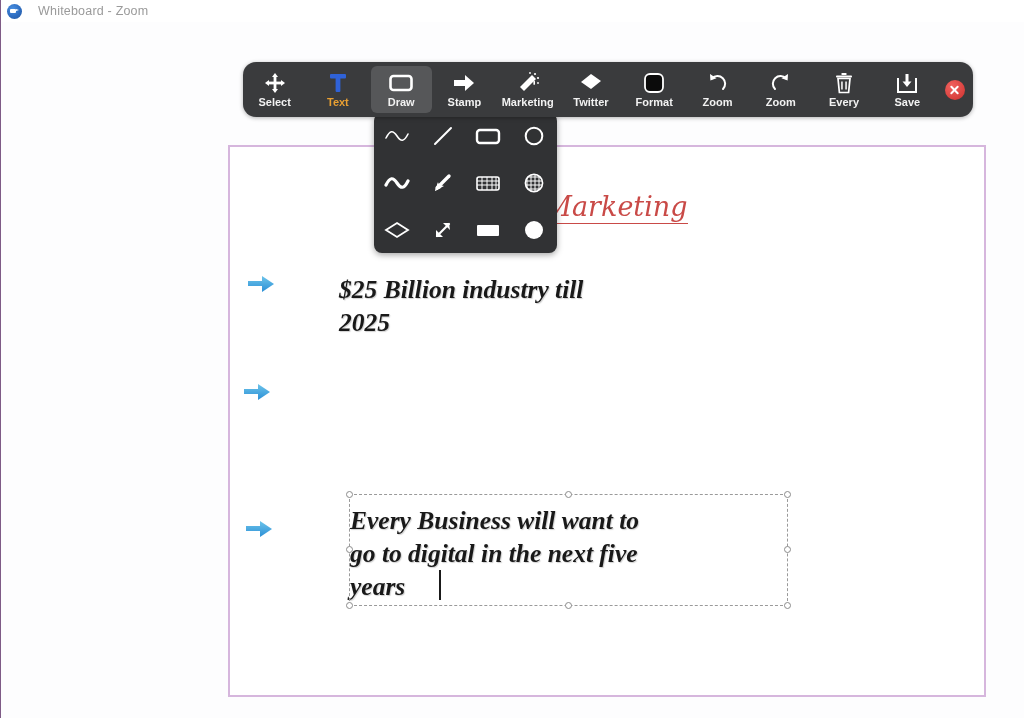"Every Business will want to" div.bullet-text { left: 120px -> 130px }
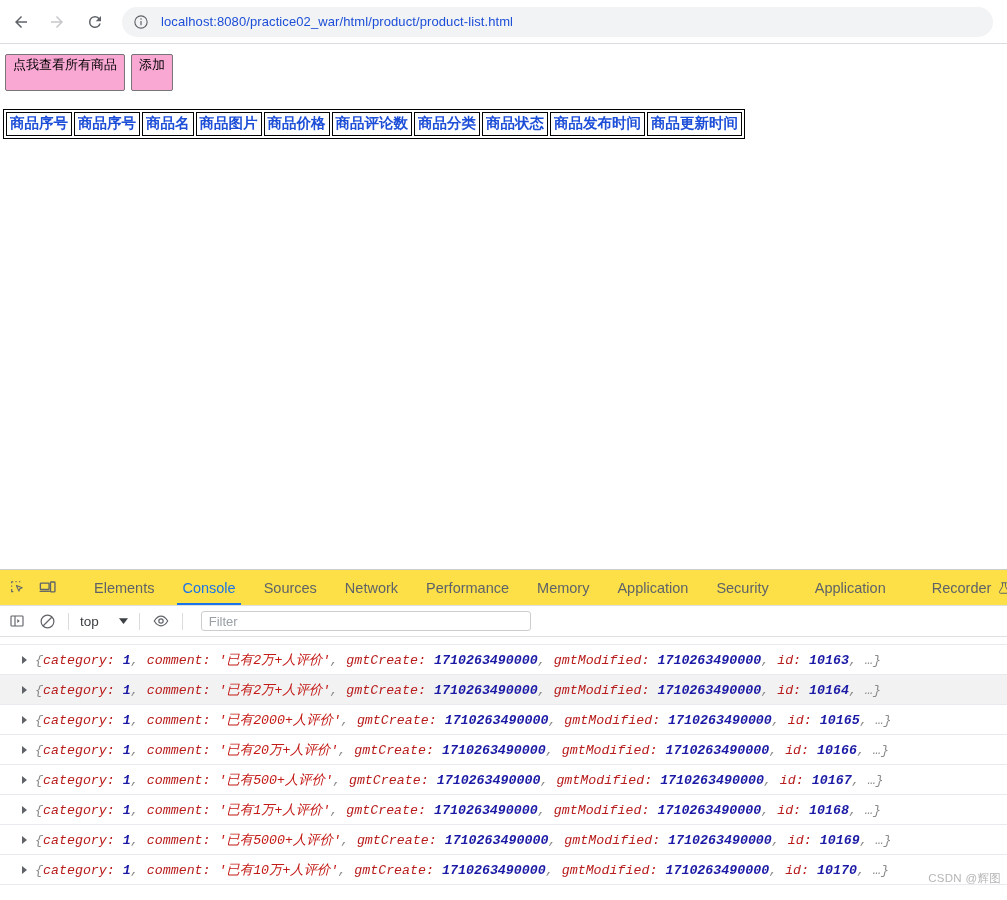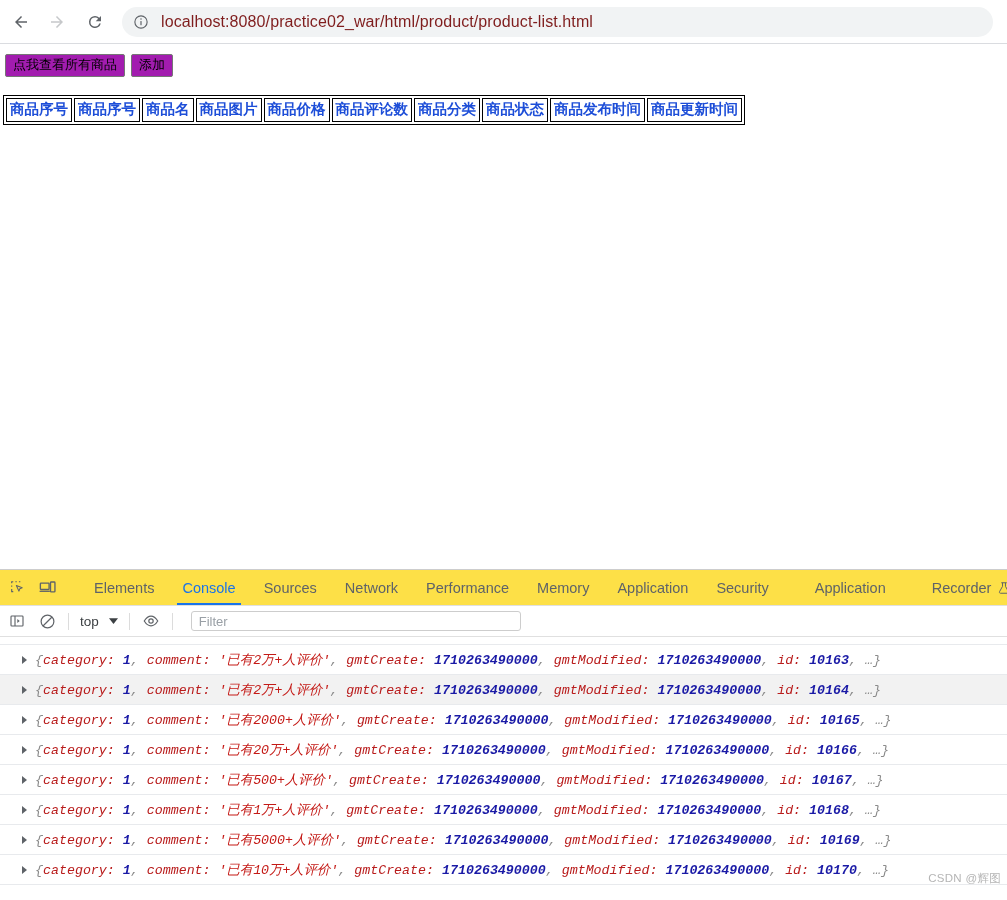"localhost:8080/practice02_war/html/produ" #omnibox-url { color: #7f1d1d -> #1d4ed8; font-size: 16px -> 13px }
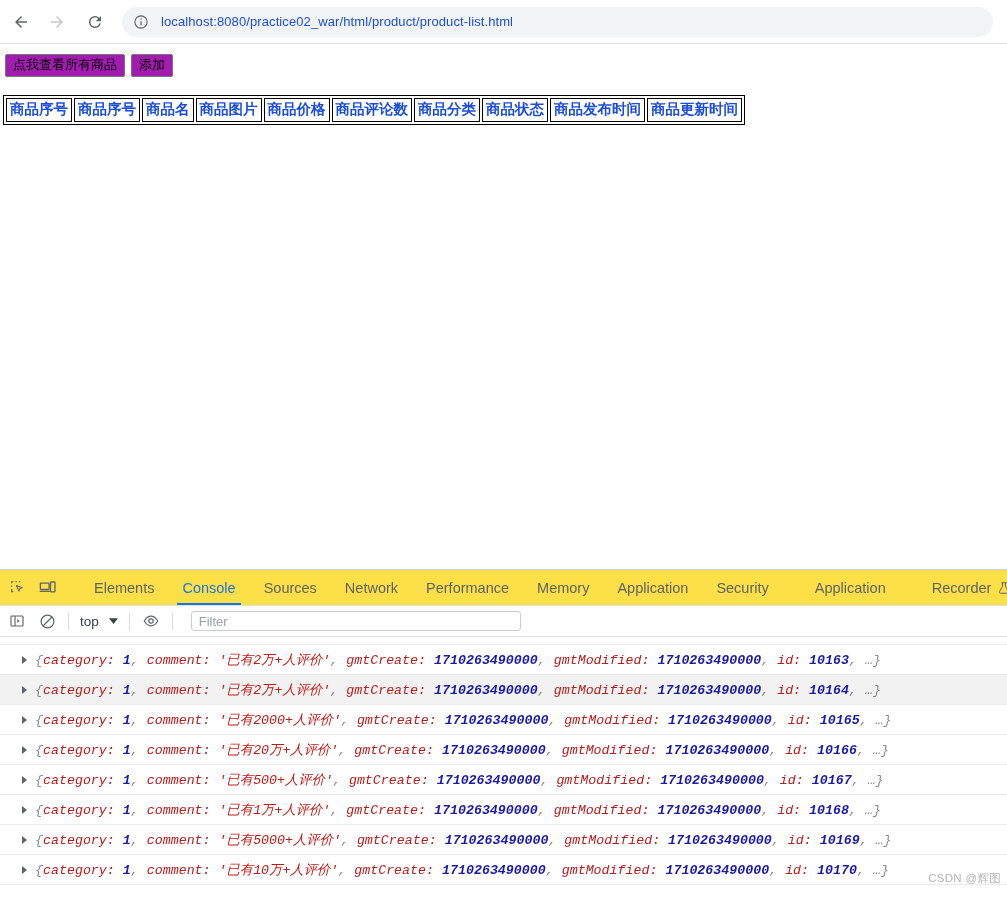"点我查看所有商品" .page-button { background: #a21caf -> #f9a8d4; padding: 2px 7px 3px 7px -> 2px 7px 17px 7px }
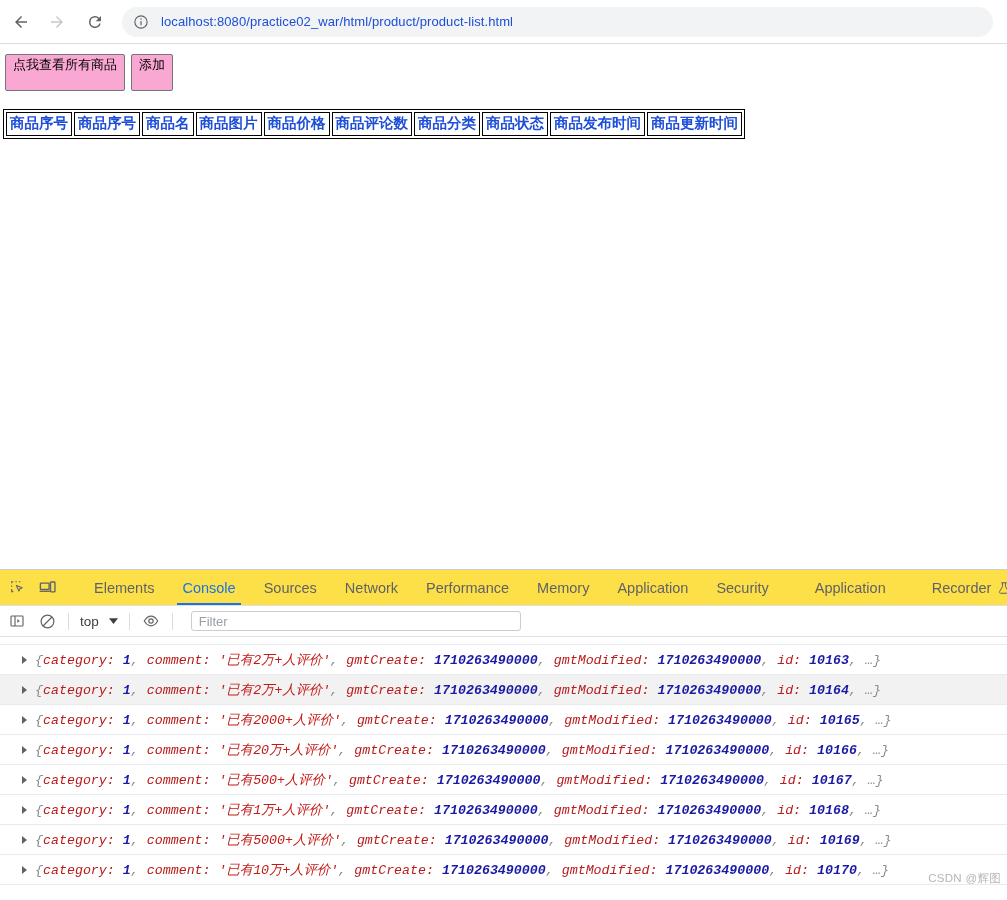"top" #context-select { gap: 10px -> 20px }
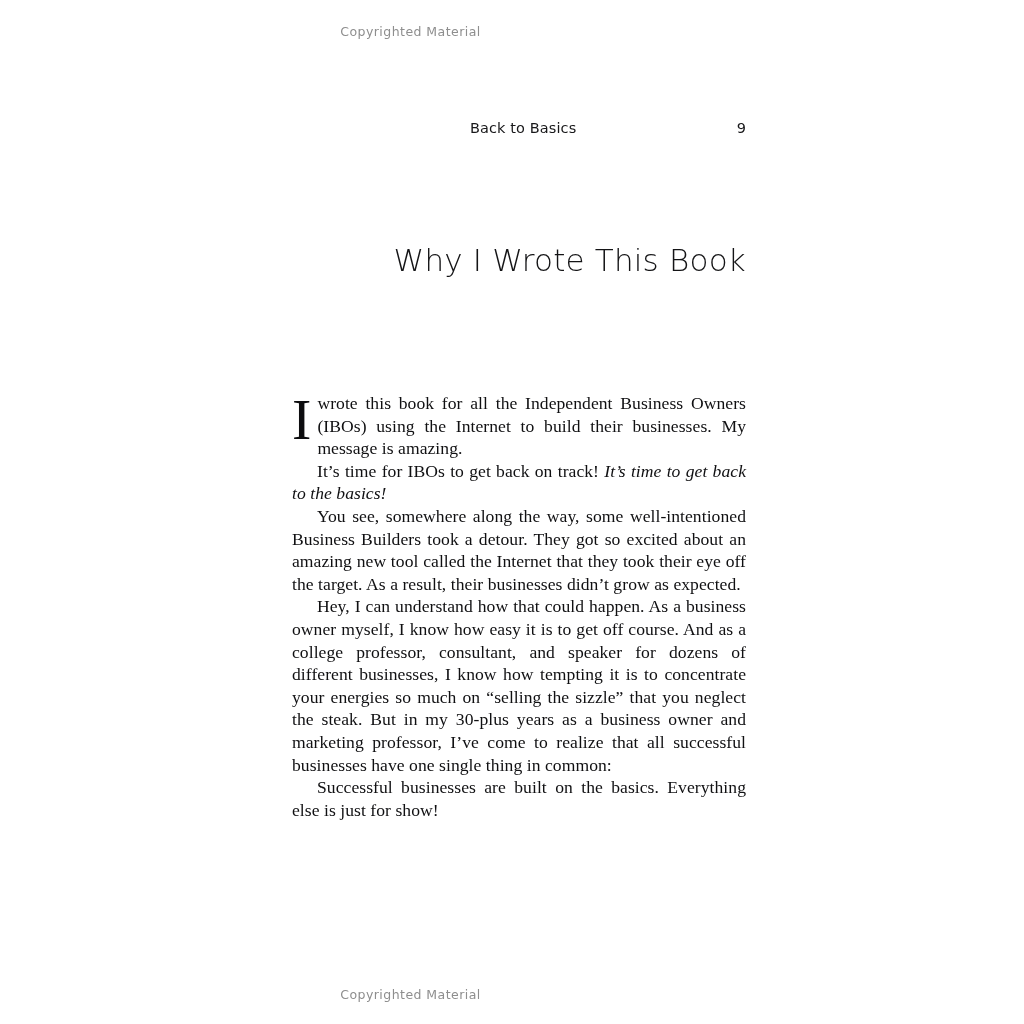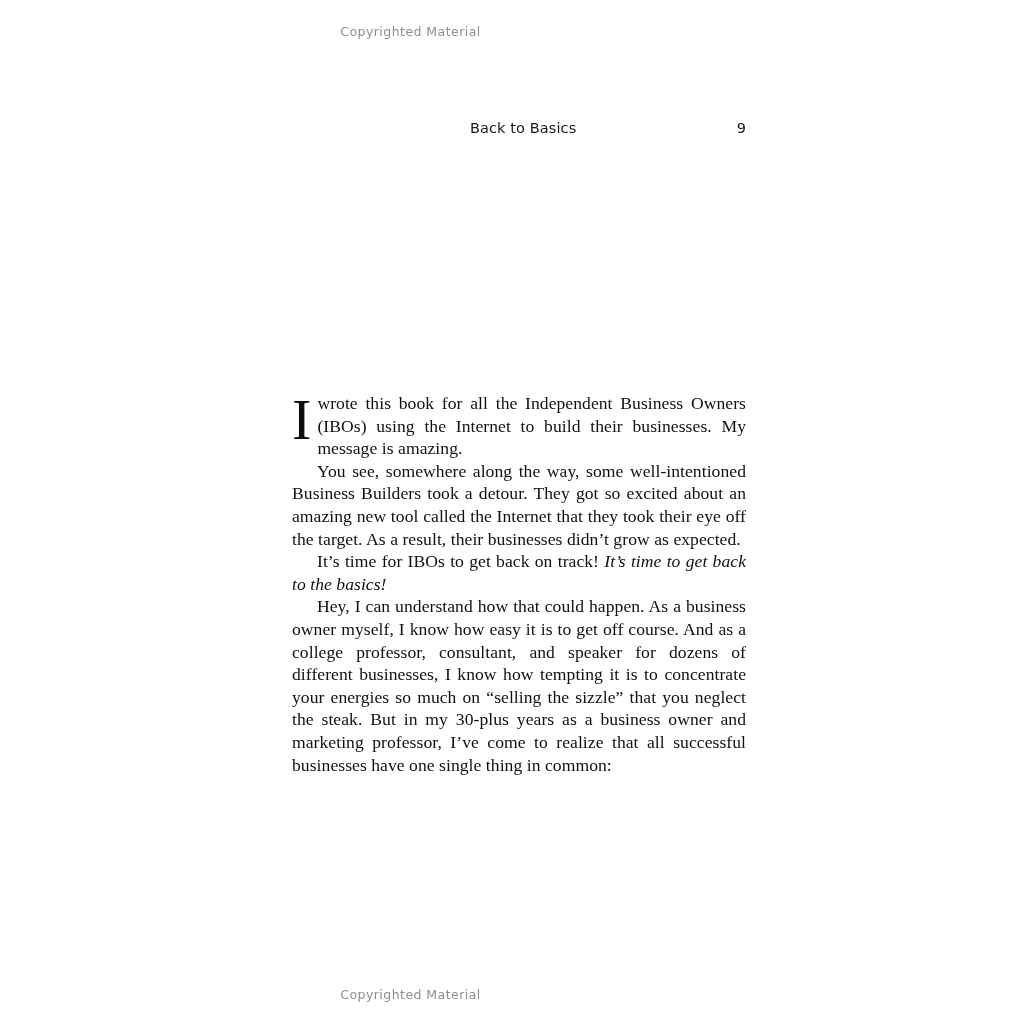"Why I Wrote This Book" div.chapter-title { html: none -> <div>Why I Wrote This Book</div> }
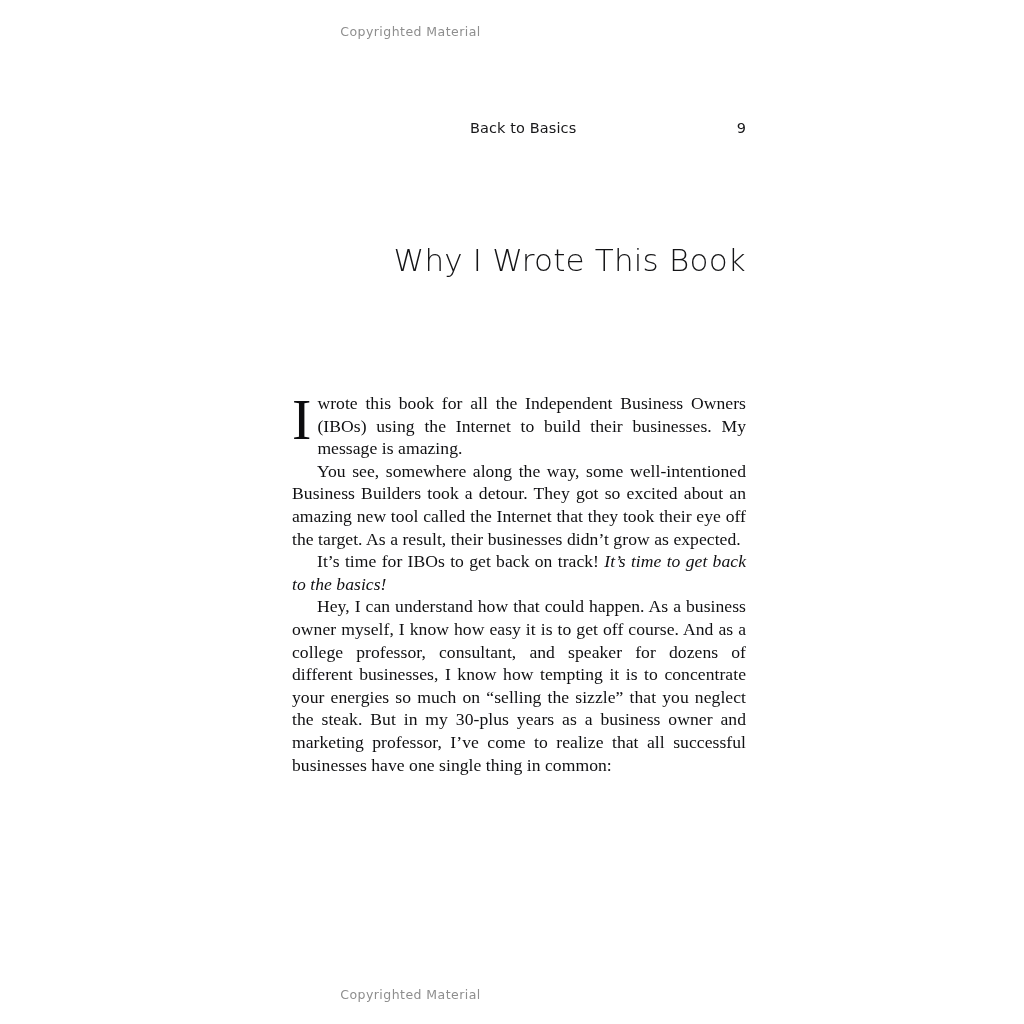"You see, somewhere along the" p.indent { order: before "It’s time for IBOs to" -> after "It’s time for IBOs to" }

**Work required:** The answer must be the exact lines from the line with "background: #a21caf ->" to the final line of the data, both ends included, with no pictures.

**Solved exercise:**
"点我查看所有商品" .page-button { background: #a21caf -> #f9a8d4; padding: 2px 7px 3px 7px -> 2px 7px 17px 7px }
"top" #context-select { gap: 10px -> 20px }
"Why I Wrote This Book" div.chapter-title { html: none -> <div>Why I Wrote This Book</div> }
"You see, somewhere along the" p.indent { order: before "It’s time for IBOs to" -> after "It’s time for IBOs to" }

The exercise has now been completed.